===== Document extract =====
Formula to Return TRUE if a string has at least N unique characters, FALSE otherwise?

I have a large number of strings of arbetrary length.

I would like to filter out any strings which contain fewer than three unique characters.
For example “121212,” and “ABABABABB” would fail but “123” and “ABC” would pass.

Is there a formula I can run down a column with my strings as inputs and get the desired true/false output.

1 Like
=SUMPRODUCT(
    COUNTIF(
        MID($A1;COLUMN($A1:$I1);1);
        MID($A1;COLUMN($A1:$I1);1)
    )=1;
    LEN(
        MID($A1;COLUMN($A1:$I1);1)
    )
)

Any version with strings up to 8 characters. Replace $I1 for more columns.

=SUBSTITUTE(SUBSTITUTE(A1;LEFT(A1););LEFT(SUBSTITUTE(A1;LEFT(A1);));)<>""
3 Likes

Thank you, this is so close. Looking at this and the other solutions, I think my use of the word “unique” has caused some confusion about my question.

When I said, “unique characters in a string,” rather than the number of characters in the string of which there is exactly one, I meant the size of the smallest set of characters that are needed to compose that string.

Some examples:

12345, trivially returns 5.
123451, returns 5 because you need the set of characters {1, 2, 3, 4, 5} to make the string.
assassin, returns 4 because you need the set of characters {a, s, i, n} to make that string.
=====
- **Brief a**: Give the lines of the records again with "Florence" swapped for "Venice" wherever it appears and everything else unchanged. Leave the pictures out.
===== Provided records =====
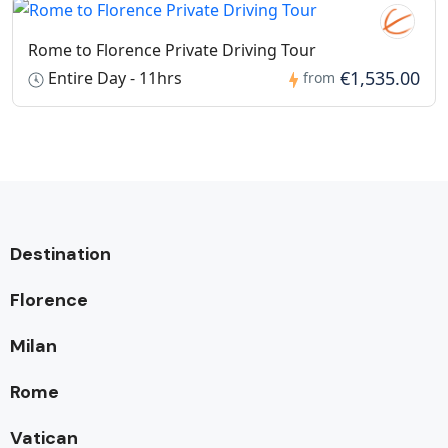
Rome to Florence Private Driving Tour
€1,535.00
Entire Day - 11hrs
from
Destination
Florence
Milan
Rome
Vatican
=====
- **Brief b**: In the spreadsheet formula thread, what count does the example string "assassin" return?

- **Answer box a**:
Rome to Venice Private Driving Tour
€1,535.00
Entire Day - 11hrs
from
Destination
Venice
Milan
Rome
Vatican

- **Answer box b**: It returns 4, because the string needs the set of characters {a, s, i, n}.